EXERCISE PROMPT: For every row below, set out the lines of its source text as a numbered list, omitting any blank lines.

--- START ---

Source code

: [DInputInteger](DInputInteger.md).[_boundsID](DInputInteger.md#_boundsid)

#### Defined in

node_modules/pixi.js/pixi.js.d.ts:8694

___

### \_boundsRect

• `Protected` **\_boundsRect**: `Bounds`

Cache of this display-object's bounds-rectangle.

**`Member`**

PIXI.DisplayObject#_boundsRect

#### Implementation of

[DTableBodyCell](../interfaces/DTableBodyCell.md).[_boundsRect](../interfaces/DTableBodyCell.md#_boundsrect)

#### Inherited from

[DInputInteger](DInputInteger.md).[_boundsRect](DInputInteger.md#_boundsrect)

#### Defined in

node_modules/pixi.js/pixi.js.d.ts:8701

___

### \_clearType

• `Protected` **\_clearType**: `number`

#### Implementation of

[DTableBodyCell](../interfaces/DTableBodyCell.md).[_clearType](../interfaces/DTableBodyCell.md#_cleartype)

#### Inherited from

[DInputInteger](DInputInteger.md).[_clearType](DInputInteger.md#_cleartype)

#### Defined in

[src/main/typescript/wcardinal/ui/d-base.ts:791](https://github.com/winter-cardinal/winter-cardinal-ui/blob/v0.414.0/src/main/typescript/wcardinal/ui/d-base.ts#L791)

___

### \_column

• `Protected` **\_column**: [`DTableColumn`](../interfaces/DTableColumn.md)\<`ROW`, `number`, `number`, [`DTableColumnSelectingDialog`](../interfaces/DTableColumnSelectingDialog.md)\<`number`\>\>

--- END ---

ANSWER SPACE:
1. Source code
2. : [DInputInteger](DInputInteger.md).[_boundsID](DInputInteger.md#_boundsid)
3. #### Defined in
4. node_modules/pixi.js/pixi.js.d.ts:8694
5. ___
6. ### \_boundsRect
7. • `Protected` **\_boundsRect**: `Bounds`
8. Cache of this display-object's bounds-rectangle.
9. **`Member`**
10. PIXI.DisplayObject#_boundsRect
11. #### Implementation of
12. [DTableBodyCell](../interfaces/DTableBodyCell.md).[_boundsRect](../interfaces/DTableBodyCell.md#_boundsrect)
13. #### Inherited from
14. [DInputInteger](DInputInteger.md).[_boundsRect](DInputInteger.md#_boundsrect)
15. #### Defined in
16. node_modules/pixi.js/pixi.js.d.ts:8701
17. ___
18. ### \_clearType
19. • `Protected` **\_clearType**: `number`
20. #### Implementation of
21. [DTableBodyCell](../interfaces/DTableBodyCell.md).[_clearType](../interfaces/DTableBodyCell.md#_cleartype)
22. #### Inherited from
23. [DInputInteger](DInputInteger.md).[_clearType](DInputInteger.md#_cleartype)
24. #### Defined in
25. [src/main/typescript/wcardinal/ui/d-base.ts:791](https://github.com/winter-cardinal/winter-cardinal-ui/blob/v0.414.0/src/main/typescript/wcardinal/ui/d-base.ts#L791)
26. ___
27. ### \_column
28. • `Protected` **\_column**: [`DTableColumn`](../interfaces/DTableColumn.md)\<`ROW`, `number`, `number`, [`DTableColumnSelectingDialog`](../interfaces/DTableColumnSelectingDialog.md)\<`number`\>\>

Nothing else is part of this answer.